Irish Worker Finds Ancient Psalms in Bog*

Jul 25 4:09 PM US/Eastern


By SHAWN POGATCHNIK
Associated Press Writer

DUBLIN, Ireland

Irish archaeologists Tuesday heralded the discovery of an ancient book
of psalms by a construction worker who spotted something while driving
the shovel of his backhoe into a bog.

The approximately 20-page book has been dated to the years 800-1000.
Trinity College manuscripts expert Bernard Meehan said it was the first
discovery of an Irish early medieval document in two centuries.

"This is really a miracle find," said Pat Wallace, director of the
National Museum of Ireland, which has the book stored in refrigeration
and facing years of painstaking analysis before being put on public display.

"There's two sets of odds that make this discovery really way out. First
of all, it's unlikely that something this fragile could survive buried
in a bog at all, and then for it to be unearthed and spotted before it
was destroyed is incalculably more amazing."

He said an engineer was digging up bogland last week to create
commercial potting soil somewhere in Ireland's midlands when, "just
beyond the bucket of his bulldozer, he spotted something." Wallace would
not specify where the book was found because a team of archaeologists is
still exploring the site.

"The owner of the bog has had dealings with us in past and is very much
in favor of archaeological discovery and reporting it," Wallace said.

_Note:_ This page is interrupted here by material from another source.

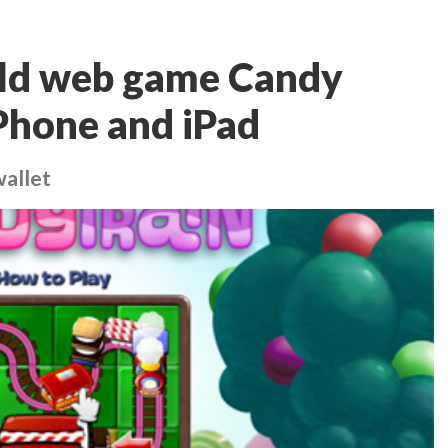
old web game Candy
iPhone and iPad
wallet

Crucially, he said, the bog owner covered up the book with damp soil.
Had it been left exposed overnight, he said, "it could have dried out
and just vanished, blown away."

The book was found open to a page describing, in Latin script, Psalm 83,
in which God hears complaints of other nations' attempts to wipe out the
name of Israel.

Wallace said several experts spent Tuesday analyzing only that page _
the number of letters on each line, lines on each page, size of page _
and the book's binding and cover, which he described as "leather velum,
very thick wallet in appearance."

It could take months of study, he said, just to identify the safest way
to pry open the pages without damaging or destroying them. He ruled out
the use of X-rays to investigate without moving the pages.

Ireland already has several other holy books from the early medieval
period, including the ornately illustrated Book of Kells, which has been
on display at Trinity College in Dublin since the 19th century.